The anchorages on St. Croix:
Buck Island is located 1.5 miles (2.4km) north of the eastern end of St Croix Island in the USVI’s. It is protected by the Buck Island Reef National Monument and is uninhabited. Most of the island is surrounded by reef, with daytime moorings being available in the lagoon and anchoring off West Beach.
Buck Island is known for its natural beauty and vibrant ecosystem and has been a Marine Protected Area since 2001. The waters were first offered national protection back in 1941. Yellow buoys mark the limits of the park and within these waters fishing is prohibited and pets must stay aboard the vessel.
The island is located south of St Thomas and north of Saint Croix and has a light that is useful when navigating at night. Be aware that there is no light marking the eastern tip of the island.
The coordinates for Buck Island are: 18° 24′ 59.99″ N, -64° 32′ 59.99″ W
Before visiting Buck Island, a permit must be obtained from the National Park Service Headquarters in Christiansted. This can be done in person or via email. It can take up to five days to be approved, and a permit must be granted before visiting the park.
The overnight anchorage is on the west end of the island, at West Beach. Approach from the south to avoid the reef and rocks. While the island offers some protection, this anchorage is generally quite exposed. To enter the lagoon where daytime mooring can be permitted, approach from the south and come in through the channel just east of Diedrichs Point.
Where to Anchor
During the day, vessels with a permit can anchor in the West Beach anchoring area. There are no facilities available but the beach is sandy so a tender can be driven to the shore.
The island is closed overnight, but vessels can stay in the anchorage if they have been granted a special permit to do so.
On the eastern end of the island is a lagoon where vessels with a permit can attach to a mooring. The channel to enter the lagoon is at the southern tip of the island, east of Diedrichs Point.
Vessels over 42 feet are not allowed in the lagoon and no vessels are allowed to stay in the lagoon at night. There are also no facilities
While Buck Island is only small, it is teeming with life on land and below the sea. Due to the fact it is a national park, there are some well looked after, clean beaches:
West Beach is a white sandy beach that is next to the permitted anchorage area. It has picnic tables and charcoal grills. There are signed hiking trails from West Beach; one ends at Diedrichs Point and the other, which is easier, ends at the beach where visitors can walk back to the picnic area.
Diedricks Point has a short jetty from which smaller boats can access the shore. On land, there are picnic tables, charcoal grills, and a 20-foot square shelter. A signed hiking trail winds its way through the island, all the way to West Beach. The walk takes approximately 45 minutes.
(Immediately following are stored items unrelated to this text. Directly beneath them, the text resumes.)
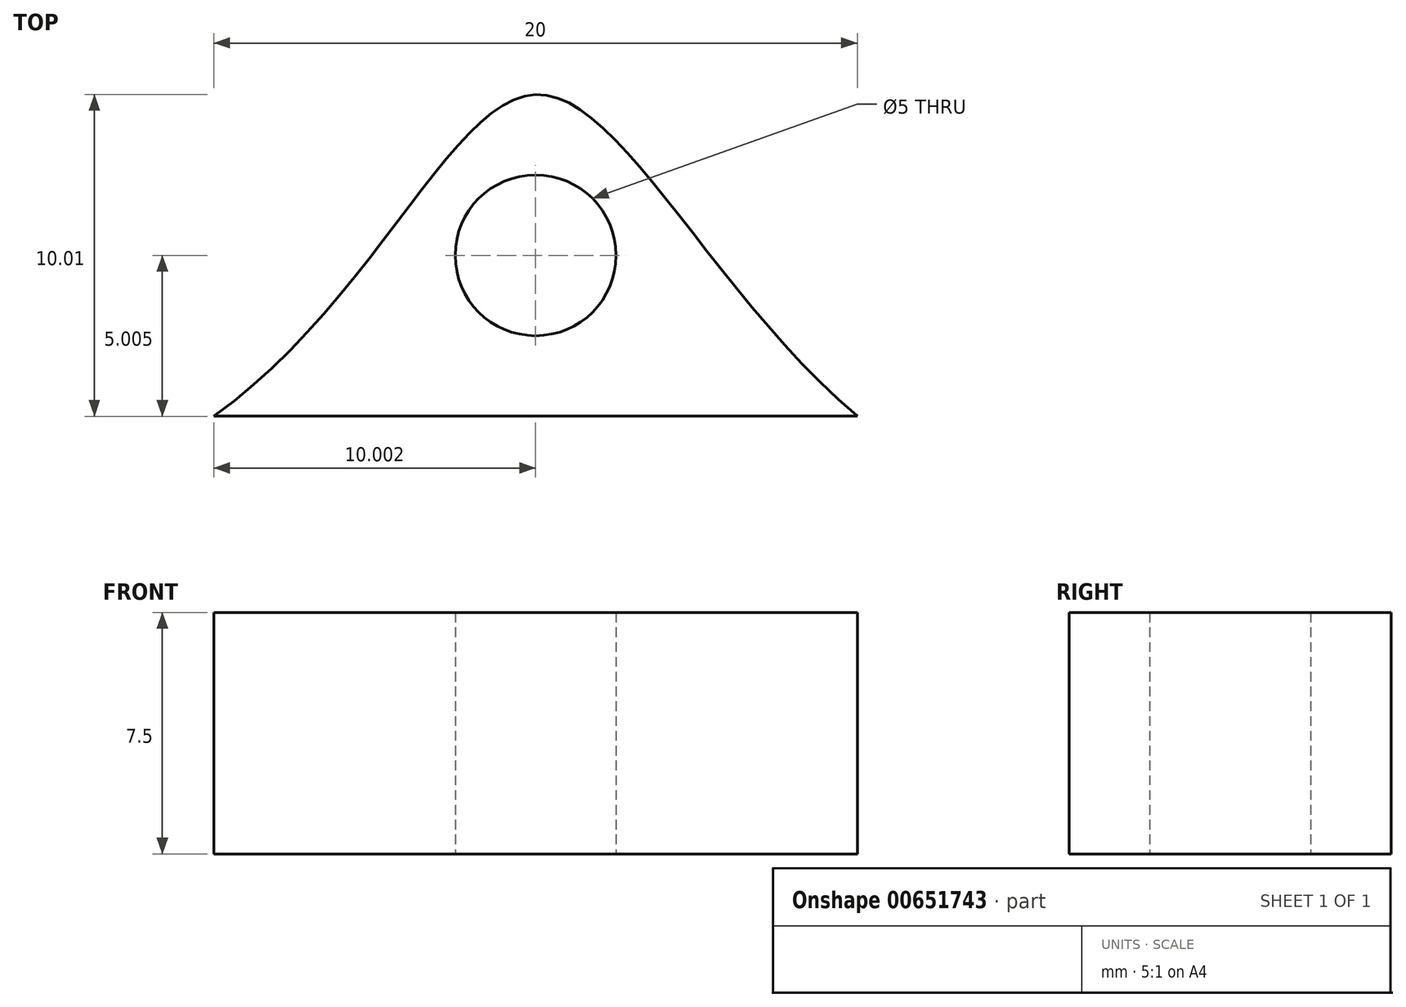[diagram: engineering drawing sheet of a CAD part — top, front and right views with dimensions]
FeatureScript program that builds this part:
annotation { "Feature Type Name" : "Feature", "Feature Type Description" : "" }
export const myFeature = defineFeature(function(context is Context, id is Id, definition is map)
    precondition{}
    {
        {
            var Q0;
            Q0=qCreatedBy(makeId("Top.planeOp"),FACE);
            var sketch = newSketch(context, id + "F0", { "sketchPlane" : qUnion([Q0])});
            skLineSegment(sketch, "E0", {"start": v(-27.69, -12.39) * mm, "end": v(-7.69, -12.39) * mm});
            skLineSegment(sketch, "E1", {"start": v(-17.69, -12.39) * mm, "end": v(-17.69, -2.39) * mm});
            skFitSpline(sketch, "E2", {"points": [v(-27.69, -12.39) * mm, v(-17.69, -2.39) * mm, v(-7.69, -12.39) * mm], "startDerivative": vector(29.7, 21.15) * mm, "endDerivative": vector(27.77, -23.62) * mm});
            skCircle(sketch, "E3", {"center": v(-17.69, -7.39) * mm, "radius": 2.5 * mm});
            skSolve(sketch);
        }
        {
            var Q0;
            {var subQ0=sQuery(id+"F0.wireOp",EDGE,"E2");var subQ5=sQuery(id+"F0.wireOp",EDGE,"E0");var subQ8=makeQuery(id+"F0.imprint","INTERSECT",VERTEX,{"disambiguationData":[OD(0.0)],"derivedFrom":[subQ5,subQ0]});Q0=makeQuery(id+"F0.imprint","IMPRINT",FACE,{"disambiguationData":[TD([[makeQuery(id+"F0.imprint","IMPRINT",EDGE,{"disambiguationData":[TD([[subQ8,-1.0]])],"derivedFrom":subQ5}),1.0]])]});}
            var Q1;
            {var subQ0=sQuery(id+"F0.wireOp",EDGE,"E2");var subQ5=sQuery(id+"F0.wireOp",EDGE,"E0");var subQ8=makeQuery(id+"F0.imprint","INTERSECT",VERTEX,{"disambiguationData":[OD(1.0)],"derivedFrom":[subQ5,subQ0]});Q1=makeQuery(id+"F0.imprint","IMPRINT",FACE,{"disambiguationData":[TD([[makeQuery(id+"F0.imprint","IMPRINT",EDGE,{"disambiguationData":[TD([[subQ8,1.0]])],"derivedFrom":subQ5}),1.0]])]});}
            extrude(context, id + "F1", {"entities" : qUnion([Q0, Q1]), "depth" : 7.5 * mm, "offsetDistance" : 25 * mm});
        }
    });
Turtle Beach is on the northwest side of the island. The beach is sandy and the water is typically calm with no surf breaks. It is a nesting ground for a range of endangered species including green sea turtles, leatherback turtles and the brown pelican.
Places of Interest
Buck Island is secluded with no facilities, making it a space for sailors wanting to escape from the hustle and bustle of modern life. There is a heavy focus on preserving the natural environment.
Things to do
Buck Island is all about snorkeling and scuba diving.
Typically, the waters within the protected lagoon are calm, meaning there is high visibility. There are shallow grottos that can easily be explored by competent snorkelers, as the maximum water depth is approximately 12 feet. At the north end of the lagoon, there is also a signed underwater trail, that has markers that describe the different fish and coral species in the area.
Scuba diving is allowed in the lagoon at two designated places, which are approximately 30-40 feet deep. The highlight of these dive spots in the elkhorn coral formations.
Snorkelling at Turtle Beach can also be a great experience for those who enjoy spotting marine wildlife. As well as turtles, the beach is home to a few friendly stingrays.